07/06/30 01:10:45
「文章の芸で人を怖がらせる」という定義をした時点で、恐怖の源であり支配者であり仕掛け人
であるのは、その文章技芸を駆使する著者そのものということになる。
創作怪談は著者が「それが作り話である」ということと「自分の創作である」ということが、
イコールで結んで保証ができる点で、描かれた恐怖は100%あり得ない(=現実には存在しない)ことが担保される。
一方で、実録怪談は「それが作り話ではない」と「自分の創作ではない」が必ずしも一致しない。
自分の創作ではないが、作り話である可能性は否定できない、というねじれがある。
自分の創作ではないが故に、それが作り話であるかどうかを作者が担保できない。
創作怪談は作者の着想と技芸によって書かれた100%作者のものという保証があるのに対して、
実録怪談は「作者が保証できない領域」が残る。
>>886はその「保証できない領域」(100%真実ではないが、100%の創作とも断言できない)の部分を
評価の対象から外し、「もっともらしく嘘を吐く技術=技芸」として、技芸の部分を肯定的に評価しようとした。
その結果、技芸=アートという呼び方で、技術論だけを重視評価する形になってしまっているのでは。

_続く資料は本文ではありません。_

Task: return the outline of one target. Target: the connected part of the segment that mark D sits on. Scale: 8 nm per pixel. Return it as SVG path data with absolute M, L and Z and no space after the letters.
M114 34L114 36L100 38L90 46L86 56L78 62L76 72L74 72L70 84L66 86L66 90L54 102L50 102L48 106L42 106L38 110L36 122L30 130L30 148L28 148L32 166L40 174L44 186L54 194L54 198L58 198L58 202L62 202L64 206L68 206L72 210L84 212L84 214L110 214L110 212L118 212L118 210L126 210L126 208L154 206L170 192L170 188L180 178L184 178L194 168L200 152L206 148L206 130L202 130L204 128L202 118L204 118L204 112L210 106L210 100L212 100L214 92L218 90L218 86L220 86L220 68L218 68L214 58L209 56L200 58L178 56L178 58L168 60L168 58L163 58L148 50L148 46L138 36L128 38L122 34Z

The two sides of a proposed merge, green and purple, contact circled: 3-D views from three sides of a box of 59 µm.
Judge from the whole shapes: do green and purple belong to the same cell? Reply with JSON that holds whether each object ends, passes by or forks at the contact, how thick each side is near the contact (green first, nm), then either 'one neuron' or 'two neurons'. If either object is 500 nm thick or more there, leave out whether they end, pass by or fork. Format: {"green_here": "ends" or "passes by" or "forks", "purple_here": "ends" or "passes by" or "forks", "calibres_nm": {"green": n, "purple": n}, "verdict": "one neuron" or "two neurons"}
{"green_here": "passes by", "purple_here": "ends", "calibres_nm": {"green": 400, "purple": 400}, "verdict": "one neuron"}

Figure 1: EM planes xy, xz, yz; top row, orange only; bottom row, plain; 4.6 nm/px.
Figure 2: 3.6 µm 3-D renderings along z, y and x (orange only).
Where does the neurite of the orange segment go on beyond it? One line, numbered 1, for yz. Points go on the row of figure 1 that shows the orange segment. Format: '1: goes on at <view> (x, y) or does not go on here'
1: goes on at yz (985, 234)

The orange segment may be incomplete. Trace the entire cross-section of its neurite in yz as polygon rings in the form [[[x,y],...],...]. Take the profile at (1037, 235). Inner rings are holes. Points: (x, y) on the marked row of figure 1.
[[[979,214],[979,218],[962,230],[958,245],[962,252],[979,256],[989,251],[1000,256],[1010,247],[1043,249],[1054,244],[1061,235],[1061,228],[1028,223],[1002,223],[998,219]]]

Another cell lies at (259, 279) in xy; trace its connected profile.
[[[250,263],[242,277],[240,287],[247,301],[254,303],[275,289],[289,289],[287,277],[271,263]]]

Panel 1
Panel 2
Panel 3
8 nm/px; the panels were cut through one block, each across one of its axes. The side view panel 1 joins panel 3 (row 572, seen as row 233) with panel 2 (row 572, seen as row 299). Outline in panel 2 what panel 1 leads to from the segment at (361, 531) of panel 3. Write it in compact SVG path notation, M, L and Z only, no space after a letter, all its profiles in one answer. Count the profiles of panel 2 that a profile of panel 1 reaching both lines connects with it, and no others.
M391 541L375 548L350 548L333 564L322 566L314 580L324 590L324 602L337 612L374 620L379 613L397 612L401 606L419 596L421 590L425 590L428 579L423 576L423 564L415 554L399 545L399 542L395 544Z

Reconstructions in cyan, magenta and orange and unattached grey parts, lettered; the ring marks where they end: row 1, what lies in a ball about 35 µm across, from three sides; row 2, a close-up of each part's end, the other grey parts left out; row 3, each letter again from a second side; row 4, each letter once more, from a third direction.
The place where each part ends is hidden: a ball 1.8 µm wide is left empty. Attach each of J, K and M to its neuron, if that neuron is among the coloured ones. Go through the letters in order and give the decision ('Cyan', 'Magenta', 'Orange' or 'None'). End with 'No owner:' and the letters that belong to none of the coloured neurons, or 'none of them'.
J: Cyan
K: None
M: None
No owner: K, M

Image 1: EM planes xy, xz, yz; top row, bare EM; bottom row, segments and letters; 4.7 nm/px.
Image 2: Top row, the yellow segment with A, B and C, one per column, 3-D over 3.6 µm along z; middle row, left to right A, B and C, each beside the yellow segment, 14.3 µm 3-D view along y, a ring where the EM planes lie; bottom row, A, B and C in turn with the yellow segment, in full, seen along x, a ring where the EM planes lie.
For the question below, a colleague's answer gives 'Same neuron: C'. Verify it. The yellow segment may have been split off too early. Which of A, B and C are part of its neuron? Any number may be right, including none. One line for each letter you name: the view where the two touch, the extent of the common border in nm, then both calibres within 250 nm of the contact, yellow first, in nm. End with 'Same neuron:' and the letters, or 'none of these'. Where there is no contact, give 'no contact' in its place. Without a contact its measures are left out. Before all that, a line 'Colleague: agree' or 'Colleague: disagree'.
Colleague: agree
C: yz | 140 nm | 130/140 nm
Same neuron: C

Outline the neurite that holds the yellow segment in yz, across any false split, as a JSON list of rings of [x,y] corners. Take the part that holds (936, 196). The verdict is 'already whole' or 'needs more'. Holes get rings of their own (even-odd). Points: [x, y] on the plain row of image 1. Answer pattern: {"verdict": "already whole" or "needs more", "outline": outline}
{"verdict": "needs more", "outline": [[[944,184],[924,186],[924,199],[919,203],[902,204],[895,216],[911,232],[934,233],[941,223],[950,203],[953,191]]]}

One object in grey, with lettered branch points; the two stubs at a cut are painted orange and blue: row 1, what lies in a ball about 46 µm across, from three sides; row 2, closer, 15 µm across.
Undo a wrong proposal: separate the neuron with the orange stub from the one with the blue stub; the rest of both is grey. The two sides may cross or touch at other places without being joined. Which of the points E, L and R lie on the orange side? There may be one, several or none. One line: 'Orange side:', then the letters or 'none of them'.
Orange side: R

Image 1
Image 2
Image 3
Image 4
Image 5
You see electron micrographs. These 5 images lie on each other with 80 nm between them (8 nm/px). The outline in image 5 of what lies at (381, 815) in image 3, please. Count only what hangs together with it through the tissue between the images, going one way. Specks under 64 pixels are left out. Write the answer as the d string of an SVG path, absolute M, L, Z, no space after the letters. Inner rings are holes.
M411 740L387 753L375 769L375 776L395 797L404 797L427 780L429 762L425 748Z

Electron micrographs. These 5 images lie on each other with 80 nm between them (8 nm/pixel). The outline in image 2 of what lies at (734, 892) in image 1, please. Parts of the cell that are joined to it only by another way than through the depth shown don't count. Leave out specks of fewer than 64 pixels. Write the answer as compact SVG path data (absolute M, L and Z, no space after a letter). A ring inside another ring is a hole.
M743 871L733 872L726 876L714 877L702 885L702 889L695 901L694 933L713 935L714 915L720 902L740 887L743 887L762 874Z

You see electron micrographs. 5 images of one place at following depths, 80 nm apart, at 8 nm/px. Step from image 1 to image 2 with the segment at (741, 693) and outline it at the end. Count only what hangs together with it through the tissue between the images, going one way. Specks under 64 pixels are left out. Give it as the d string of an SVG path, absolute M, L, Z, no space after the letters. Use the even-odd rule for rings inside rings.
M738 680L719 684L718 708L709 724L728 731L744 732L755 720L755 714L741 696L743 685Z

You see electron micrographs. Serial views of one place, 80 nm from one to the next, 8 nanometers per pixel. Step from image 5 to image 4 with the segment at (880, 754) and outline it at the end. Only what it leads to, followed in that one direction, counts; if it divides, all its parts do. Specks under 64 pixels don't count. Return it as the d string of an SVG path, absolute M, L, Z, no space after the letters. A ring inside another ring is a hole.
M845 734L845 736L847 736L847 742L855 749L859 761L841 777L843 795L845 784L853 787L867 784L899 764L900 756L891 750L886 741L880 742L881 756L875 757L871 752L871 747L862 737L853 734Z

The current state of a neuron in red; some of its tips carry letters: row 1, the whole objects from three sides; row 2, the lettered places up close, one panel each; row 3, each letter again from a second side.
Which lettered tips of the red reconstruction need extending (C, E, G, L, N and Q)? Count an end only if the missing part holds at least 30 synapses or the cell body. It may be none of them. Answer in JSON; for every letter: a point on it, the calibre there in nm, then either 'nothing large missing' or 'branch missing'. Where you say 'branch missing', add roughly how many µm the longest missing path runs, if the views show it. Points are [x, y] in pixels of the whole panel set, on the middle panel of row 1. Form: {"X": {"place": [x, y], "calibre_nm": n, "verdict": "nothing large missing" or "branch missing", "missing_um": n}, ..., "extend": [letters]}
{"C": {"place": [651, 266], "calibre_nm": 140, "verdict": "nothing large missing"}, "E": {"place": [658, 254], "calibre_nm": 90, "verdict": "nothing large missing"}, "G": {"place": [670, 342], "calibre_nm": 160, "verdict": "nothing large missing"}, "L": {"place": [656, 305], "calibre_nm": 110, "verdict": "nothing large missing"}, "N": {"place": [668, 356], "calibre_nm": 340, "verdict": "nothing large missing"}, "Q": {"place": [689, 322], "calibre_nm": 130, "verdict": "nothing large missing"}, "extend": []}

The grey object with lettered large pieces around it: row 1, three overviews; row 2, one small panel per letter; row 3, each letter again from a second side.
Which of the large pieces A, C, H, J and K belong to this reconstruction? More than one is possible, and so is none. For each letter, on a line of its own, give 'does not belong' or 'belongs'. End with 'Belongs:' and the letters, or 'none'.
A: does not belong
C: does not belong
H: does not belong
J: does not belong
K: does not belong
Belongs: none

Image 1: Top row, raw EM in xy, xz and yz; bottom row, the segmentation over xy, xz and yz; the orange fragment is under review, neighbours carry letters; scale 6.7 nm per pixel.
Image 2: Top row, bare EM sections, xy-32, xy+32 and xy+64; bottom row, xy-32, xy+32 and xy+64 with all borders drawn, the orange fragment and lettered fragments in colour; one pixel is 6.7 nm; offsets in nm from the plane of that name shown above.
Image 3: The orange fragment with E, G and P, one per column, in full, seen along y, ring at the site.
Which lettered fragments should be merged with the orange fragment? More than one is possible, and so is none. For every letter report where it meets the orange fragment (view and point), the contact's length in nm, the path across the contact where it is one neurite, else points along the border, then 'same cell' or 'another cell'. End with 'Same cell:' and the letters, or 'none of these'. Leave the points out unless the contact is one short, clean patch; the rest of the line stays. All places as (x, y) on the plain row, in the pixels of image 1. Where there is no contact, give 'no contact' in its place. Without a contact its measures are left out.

オカルティストは、「保証できない領域」に想像・考察を巡らせることに愉しみを見いだしている点で、
文芸・技芸を重視する読み方とは違った読み方をしている。そのあたりを、技芸の視点からだけ語ると、
結局はオカルティストという、怪談本の一大消費者を取り込むことができない。
てのひら怪談が文芸書としては鶏口であっても、一山いくらの猥雑なオカルト怪談本の牛尾にしか
なりえない現実を突破する鍵はそこのあたりにあると思う。